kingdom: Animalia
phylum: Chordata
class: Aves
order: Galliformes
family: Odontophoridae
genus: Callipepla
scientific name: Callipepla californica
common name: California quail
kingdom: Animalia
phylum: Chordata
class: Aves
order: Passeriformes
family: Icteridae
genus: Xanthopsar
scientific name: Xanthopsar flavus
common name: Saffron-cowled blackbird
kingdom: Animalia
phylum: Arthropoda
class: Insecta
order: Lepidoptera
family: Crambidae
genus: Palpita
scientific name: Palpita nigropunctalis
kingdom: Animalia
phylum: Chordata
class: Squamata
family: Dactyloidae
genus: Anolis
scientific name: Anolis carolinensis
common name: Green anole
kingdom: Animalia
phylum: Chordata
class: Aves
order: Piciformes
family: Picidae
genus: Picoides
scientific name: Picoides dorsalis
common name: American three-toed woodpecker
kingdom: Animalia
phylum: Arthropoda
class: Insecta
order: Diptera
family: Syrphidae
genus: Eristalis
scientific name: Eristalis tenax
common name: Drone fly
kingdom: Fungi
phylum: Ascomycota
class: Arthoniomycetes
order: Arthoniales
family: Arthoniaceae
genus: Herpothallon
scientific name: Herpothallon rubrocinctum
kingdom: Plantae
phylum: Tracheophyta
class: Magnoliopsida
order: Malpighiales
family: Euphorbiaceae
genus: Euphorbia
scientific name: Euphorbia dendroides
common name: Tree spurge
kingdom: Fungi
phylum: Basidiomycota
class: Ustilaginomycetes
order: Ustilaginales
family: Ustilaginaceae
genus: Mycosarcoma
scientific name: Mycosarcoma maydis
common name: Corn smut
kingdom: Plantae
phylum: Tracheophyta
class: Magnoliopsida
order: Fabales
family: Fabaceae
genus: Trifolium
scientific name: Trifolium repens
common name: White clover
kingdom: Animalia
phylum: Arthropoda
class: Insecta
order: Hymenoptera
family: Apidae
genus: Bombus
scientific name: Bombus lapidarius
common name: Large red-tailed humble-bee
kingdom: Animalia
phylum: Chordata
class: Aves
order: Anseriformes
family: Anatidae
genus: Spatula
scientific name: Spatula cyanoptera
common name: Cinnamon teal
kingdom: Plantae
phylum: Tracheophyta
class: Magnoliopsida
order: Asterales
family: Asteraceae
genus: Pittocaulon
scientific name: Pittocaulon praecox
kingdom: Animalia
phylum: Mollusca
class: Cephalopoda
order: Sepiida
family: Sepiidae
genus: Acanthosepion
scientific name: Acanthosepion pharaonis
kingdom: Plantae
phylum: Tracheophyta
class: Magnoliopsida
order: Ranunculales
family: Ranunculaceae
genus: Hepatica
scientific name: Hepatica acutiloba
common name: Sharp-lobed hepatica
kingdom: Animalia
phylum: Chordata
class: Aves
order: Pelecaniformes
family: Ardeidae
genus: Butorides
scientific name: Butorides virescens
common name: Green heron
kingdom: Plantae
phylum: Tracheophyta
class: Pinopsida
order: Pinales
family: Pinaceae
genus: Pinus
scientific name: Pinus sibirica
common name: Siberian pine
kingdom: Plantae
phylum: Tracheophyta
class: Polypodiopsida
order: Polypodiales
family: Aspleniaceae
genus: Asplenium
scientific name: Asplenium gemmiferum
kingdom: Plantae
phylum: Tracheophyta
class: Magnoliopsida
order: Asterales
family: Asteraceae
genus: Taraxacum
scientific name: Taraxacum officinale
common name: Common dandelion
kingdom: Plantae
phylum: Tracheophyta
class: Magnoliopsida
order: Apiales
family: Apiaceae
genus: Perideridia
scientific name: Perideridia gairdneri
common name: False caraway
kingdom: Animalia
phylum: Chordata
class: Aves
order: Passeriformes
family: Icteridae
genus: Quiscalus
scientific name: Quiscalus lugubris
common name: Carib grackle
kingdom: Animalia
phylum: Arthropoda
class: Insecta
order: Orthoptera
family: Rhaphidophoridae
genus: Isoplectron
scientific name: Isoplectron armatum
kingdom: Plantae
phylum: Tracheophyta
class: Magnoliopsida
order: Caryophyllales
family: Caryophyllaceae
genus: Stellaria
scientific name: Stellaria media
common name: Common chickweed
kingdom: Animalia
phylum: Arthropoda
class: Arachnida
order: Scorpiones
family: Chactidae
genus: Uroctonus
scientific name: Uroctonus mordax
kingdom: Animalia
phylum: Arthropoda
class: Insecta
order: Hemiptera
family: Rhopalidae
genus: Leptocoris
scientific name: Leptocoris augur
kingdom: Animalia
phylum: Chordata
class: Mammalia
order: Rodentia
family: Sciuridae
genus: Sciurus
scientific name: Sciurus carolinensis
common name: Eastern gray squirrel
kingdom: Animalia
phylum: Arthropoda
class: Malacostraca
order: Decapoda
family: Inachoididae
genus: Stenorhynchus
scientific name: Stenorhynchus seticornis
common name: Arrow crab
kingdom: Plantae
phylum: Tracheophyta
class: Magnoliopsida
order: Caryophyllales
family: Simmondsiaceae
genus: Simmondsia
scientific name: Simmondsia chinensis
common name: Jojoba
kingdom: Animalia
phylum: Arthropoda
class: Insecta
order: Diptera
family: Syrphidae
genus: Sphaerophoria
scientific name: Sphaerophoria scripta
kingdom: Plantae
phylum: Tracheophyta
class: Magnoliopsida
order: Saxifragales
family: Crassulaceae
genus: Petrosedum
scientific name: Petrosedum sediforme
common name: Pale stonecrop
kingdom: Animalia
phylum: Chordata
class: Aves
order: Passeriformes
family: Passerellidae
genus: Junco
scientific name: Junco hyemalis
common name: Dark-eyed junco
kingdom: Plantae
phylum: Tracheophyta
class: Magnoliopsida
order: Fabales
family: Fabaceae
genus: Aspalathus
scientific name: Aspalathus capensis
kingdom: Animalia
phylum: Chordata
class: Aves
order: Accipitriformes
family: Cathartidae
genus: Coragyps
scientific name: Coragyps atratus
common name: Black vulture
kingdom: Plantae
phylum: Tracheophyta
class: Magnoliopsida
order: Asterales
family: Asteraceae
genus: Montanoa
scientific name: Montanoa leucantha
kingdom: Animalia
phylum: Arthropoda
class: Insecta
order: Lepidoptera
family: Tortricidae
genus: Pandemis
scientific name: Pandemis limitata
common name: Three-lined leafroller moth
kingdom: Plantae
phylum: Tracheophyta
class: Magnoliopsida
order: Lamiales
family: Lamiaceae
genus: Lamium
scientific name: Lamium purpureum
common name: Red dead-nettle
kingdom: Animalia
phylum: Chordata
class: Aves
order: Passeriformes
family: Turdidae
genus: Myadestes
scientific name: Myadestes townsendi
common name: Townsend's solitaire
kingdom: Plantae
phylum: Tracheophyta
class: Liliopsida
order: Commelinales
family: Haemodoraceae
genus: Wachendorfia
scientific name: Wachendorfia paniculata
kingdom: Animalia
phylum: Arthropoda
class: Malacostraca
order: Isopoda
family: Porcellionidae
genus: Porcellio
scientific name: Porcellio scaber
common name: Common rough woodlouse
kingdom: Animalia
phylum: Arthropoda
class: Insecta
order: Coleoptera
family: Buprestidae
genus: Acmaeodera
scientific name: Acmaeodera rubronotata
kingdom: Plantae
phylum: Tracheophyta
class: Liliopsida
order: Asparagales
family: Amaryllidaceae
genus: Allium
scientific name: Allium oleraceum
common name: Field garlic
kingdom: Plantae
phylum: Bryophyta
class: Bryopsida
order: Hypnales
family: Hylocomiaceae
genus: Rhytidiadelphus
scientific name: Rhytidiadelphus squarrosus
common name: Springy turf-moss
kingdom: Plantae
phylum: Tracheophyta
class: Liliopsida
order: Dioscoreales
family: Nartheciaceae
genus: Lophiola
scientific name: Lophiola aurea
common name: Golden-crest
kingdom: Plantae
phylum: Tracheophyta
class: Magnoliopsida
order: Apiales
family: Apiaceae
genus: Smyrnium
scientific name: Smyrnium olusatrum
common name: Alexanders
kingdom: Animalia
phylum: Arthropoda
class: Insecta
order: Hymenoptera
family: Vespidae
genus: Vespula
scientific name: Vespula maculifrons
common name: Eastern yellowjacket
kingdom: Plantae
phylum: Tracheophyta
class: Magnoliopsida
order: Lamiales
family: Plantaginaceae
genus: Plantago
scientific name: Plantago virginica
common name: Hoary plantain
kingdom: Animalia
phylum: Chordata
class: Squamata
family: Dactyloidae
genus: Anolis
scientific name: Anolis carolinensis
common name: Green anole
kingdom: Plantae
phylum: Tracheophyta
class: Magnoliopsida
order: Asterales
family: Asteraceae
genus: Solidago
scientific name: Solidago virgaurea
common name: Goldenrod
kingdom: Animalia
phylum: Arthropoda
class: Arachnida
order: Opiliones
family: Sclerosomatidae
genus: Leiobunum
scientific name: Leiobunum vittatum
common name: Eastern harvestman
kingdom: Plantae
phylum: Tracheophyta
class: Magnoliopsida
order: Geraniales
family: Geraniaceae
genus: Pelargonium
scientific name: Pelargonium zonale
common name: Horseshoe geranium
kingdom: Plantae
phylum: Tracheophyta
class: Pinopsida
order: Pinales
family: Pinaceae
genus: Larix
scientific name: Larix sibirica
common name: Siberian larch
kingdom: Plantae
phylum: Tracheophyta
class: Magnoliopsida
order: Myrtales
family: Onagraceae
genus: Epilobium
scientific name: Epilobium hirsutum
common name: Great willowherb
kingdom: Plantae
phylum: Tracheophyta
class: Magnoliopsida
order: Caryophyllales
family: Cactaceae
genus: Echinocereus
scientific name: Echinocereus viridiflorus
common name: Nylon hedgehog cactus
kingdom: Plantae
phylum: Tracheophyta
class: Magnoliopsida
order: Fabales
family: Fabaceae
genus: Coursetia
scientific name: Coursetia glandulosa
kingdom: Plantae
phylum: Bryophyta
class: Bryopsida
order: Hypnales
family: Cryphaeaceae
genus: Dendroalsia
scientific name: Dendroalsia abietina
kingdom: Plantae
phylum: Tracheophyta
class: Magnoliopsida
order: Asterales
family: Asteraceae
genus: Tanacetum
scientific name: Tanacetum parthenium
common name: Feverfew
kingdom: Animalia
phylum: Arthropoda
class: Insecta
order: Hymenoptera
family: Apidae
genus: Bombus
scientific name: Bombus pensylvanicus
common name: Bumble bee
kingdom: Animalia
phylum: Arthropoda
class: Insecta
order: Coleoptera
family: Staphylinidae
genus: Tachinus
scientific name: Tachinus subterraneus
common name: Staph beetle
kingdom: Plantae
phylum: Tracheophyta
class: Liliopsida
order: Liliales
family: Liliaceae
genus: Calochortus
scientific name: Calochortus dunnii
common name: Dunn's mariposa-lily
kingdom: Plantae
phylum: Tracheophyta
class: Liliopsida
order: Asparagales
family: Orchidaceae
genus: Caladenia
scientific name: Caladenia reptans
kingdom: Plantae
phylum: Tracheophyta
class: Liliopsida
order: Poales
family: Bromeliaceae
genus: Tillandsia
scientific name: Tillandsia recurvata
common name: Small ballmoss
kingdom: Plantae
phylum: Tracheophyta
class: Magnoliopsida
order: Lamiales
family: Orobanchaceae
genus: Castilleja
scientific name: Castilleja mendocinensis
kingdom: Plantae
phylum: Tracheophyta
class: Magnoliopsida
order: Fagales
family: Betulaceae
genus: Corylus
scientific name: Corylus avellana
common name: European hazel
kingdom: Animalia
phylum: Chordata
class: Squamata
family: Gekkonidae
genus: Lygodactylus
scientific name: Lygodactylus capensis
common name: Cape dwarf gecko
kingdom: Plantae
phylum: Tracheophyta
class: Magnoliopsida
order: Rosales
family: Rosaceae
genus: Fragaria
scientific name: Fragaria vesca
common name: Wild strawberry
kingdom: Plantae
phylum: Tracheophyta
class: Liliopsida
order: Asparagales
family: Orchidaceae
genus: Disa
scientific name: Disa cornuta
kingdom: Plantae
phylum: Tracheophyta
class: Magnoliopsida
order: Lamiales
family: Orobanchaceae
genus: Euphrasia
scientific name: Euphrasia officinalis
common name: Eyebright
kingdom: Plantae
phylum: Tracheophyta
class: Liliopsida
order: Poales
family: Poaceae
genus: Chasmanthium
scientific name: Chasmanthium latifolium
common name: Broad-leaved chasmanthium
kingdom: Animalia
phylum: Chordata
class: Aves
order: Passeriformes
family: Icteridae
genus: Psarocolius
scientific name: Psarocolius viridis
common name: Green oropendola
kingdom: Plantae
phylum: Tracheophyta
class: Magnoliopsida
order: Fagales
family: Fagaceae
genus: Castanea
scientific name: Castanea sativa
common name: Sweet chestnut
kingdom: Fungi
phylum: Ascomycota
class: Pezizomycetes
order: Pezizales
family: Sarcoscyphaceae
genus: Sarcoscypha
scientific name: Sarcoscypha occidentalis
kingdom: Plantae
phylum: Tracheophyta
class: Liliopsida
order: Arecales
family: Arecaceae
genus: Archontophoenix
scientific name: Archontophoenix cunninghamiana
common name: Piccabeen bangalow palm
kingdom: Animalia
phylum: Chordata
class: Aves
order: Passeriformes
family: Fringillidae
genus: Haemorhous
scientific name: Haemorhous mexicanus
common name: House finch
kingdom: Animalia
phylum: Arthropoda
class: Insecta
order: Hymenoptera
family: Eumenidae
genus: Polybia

────

▸ **Problem**
Starting with the first line of the records and continuing through the line that contains "genus: Acanthosepion", write out every line verbatim, with both ends included.

▸ **Written answer**
kingdom: Animalia
phylum: Chordata
class: Aves
order: Galliformes
family: Odontophoridae
genus: Callipepla
scientific name: Callipepla californica
common name: California quail
kingdom: Animalia
phylum: Chordata
class: Aves
order: Passeriformes
family: Icteridae
genus: Xanthopsar
scientific name: Xanthopsar flavus
common name: Saffron-cowled blackbird
kingdom: Animalia
phylum: Arthropoda
class: Insecta
order: Lepidoptera
family: Crambidae
genus: Palpita
scientific name: Palpita nigropunctalis
kingdom: Animalia
phylum: Chordata
class: Squamata
family: Dactyloidae
genus: Anolis
scientific name: Anolis carolinensis
common name: Green anole
kingdom: Animalia
phylum: Chordata
class: Aves
order: Piciformes
family: Picidae
genus: Picoides
scientific name: Picoides dorsalis
common name: American three-toed woodpecker
kingdom: Animalia
phylum: Arthropoda
class: Insecta
order: Diptera
family: Syrphidae
genus: Eristalis
scientific name: Eristalis tenax
common name: Drone fly
kingdom: Fungi
phylum: Ascomycota
class: Arthoniomycetes
order: Arthoniales
family: Arthoniaceae
genus: Herpothallon
scientific name: Herpothallon rubrocinctum
kingdom: Plantae
phylum: Tracheophyta
class: Magnoliopsida
order: Malpighiales
family: Euphorbiaceae
genus: Euphorbia
scientific name: Euphorbia dendroides
common name: Tree spurge
kingdom: Fungi
phylum: Basidiomycota
class: Ustilaginomycetes
order: Ustilaginales
family: Ustilaginaceae
genus: Mycosarcoma
scientific name: Mycosarcoma maydis
common name: Corn smut
kingdom: Plantae
phylum: Tracheophyta
class: Magnoliopsida
order: Fabales
family: Fabaceae
genus: Trifolium
scientific name: Trifolium repens
common name: White clover
kingdom: Animalia
phylum: Arthropoda
class: Insecta
order: Hymenoptera
family: Apidae
genus: Bombus
scientific name: Bombus lapidarius
common name: Large red-tailed humble-bee
kingdom: Animalia
phylum: Chordata
class: Aves
order: Anseriformes
family: Anatidae
genus: Spatula
scientific name: Spatula cyanoptera
common name: Cinnamon teal
kingdom: Plantae
phylum: Tracheophyta
class: Magnoliopsida
order: Asterales
family: Asteraceae
genus: Pittocaulon
scientific name: Pittocaulon praecox
kingdom: Animalia
phylum: Mollusca
class: Cephalopoda
order: Sepiida
family: Sepiidae
genus: Acanthosepion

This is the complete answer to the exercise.